A young girl tells about a day in her family’s store and home in Guatemala City. Every day customers of many heritages—speaking Spanish, Chinese, and Mayan—come to buy cloth, buttons, and thread in colors like parrot green and mango yellow, and dozens of other items. While the girl’s parents and their friends talk about their hometown in China from where they emigrated many years ago, she and her siblings play games on the rooftop terrace, float paper boats, and make shadow puppets under the glow of flashlights. When the store closes, the girl dances to celebrate her day. Amelia Lau Carling’s thoroughly American children loved her childhood stories about Guatemala so much that she wrote them down for others.
Related: China, Guatemala, Primary (ages 6-9), Realistic Fiction
- ISBN: 9780803720442
- Author: Carling, Amelia Lau
- Published: 1998, Dial
- Themes: Childhood, immigrant, store
- Descriptors: China, Guatemala, Primary (ages 6-9), Realistic Fiction
- No. of pages: 32
Mama& Papa Have a Store is a great story with beautiful pictures. I read this story to my students to show them even when you move away from your home country you can still remember the way life was and share your thoughts and feelings with others. The Chinese family lives in Guatemala City but they spend time with their Chinese friends to share stories and laughter. After I read this story to my third graders, my Chinese American student came to me with a story of the day he was told he was moving to America. I was very surprised because up to that point he really hadn’t shared many things about China with me or the class. I was happy that he felt comfortable sharing his story with me and I think it had something to do with this wonderful story.
Mama & Papa Have a Store by Amelia Lau Carling is about a young girl who tells what it is like to live day in and day out at the store, which is also her home, that her family owns in Guatemala City. People from all over, speaking many languages, come to buy various items from their store. Throughout the pictures of the story we are able to visualize what life is really like in this far away place. While the adults are working, the children are busy playing up on the roof terrace, making paper boats and floating them down the street. At the end of the day, the young girl dances in the middle of the store to celebrate yet another day, so happy and so content.
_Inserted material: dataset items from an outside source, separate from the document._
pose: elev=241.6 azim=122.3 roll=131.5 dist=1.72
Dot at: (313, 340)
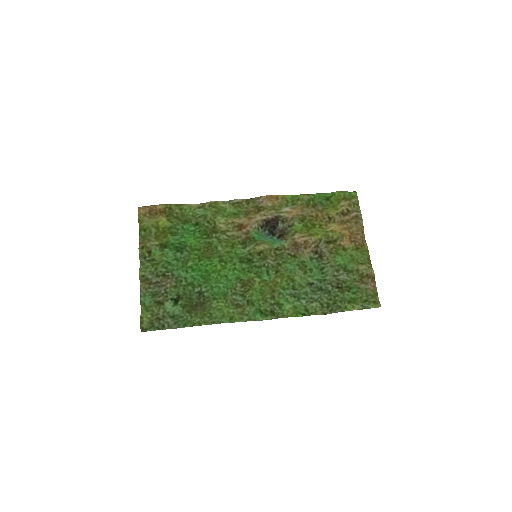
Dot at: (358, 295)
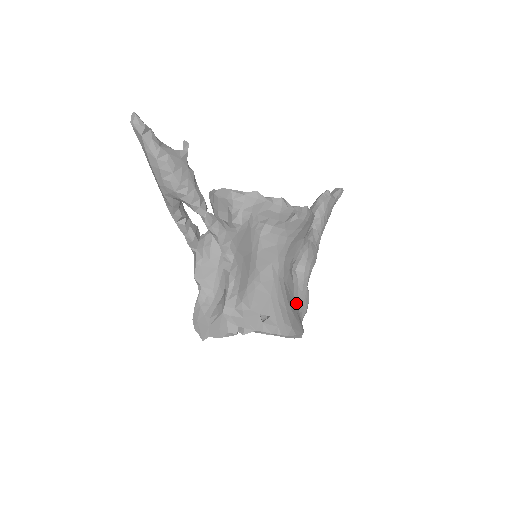
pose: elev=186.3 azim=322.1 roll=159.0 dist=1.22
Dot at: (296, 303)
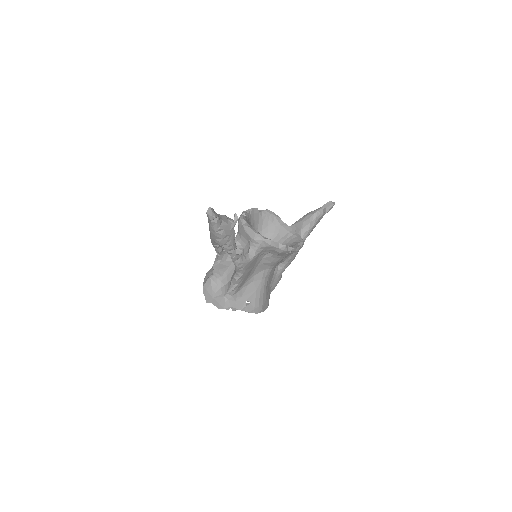
Dot at: (271, 286)
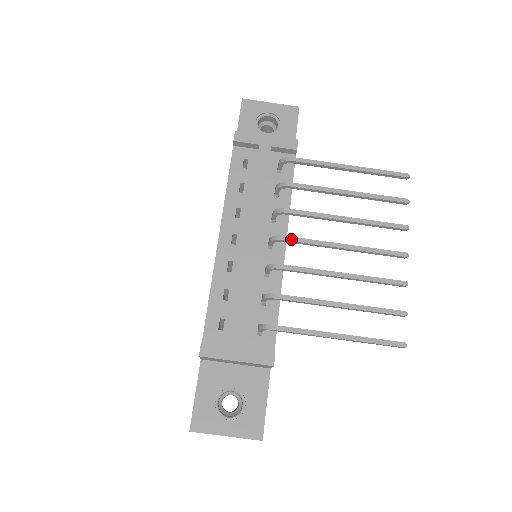
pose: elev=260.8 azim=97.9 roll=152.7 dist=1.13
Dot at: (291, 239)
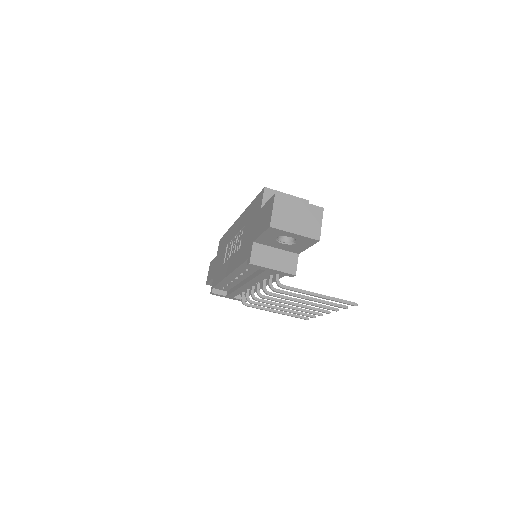
Dot at: (267, 299)
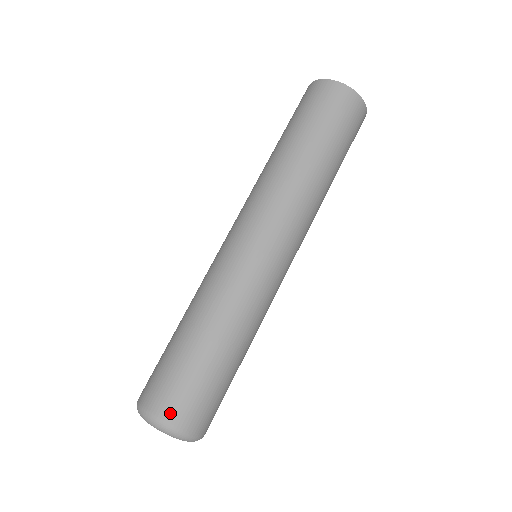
When the author was talking about the children sitting at the counter and doing their homework when the lights go out, this was something that a lot of my first graders had a hard time with because of the abundance of technology these days. They had a hard time imagining what their play looks like. The children entertained themselves and explained how in very vivid ways thanks to the pictures that were so detailed, which helped us all make connections in one way or another.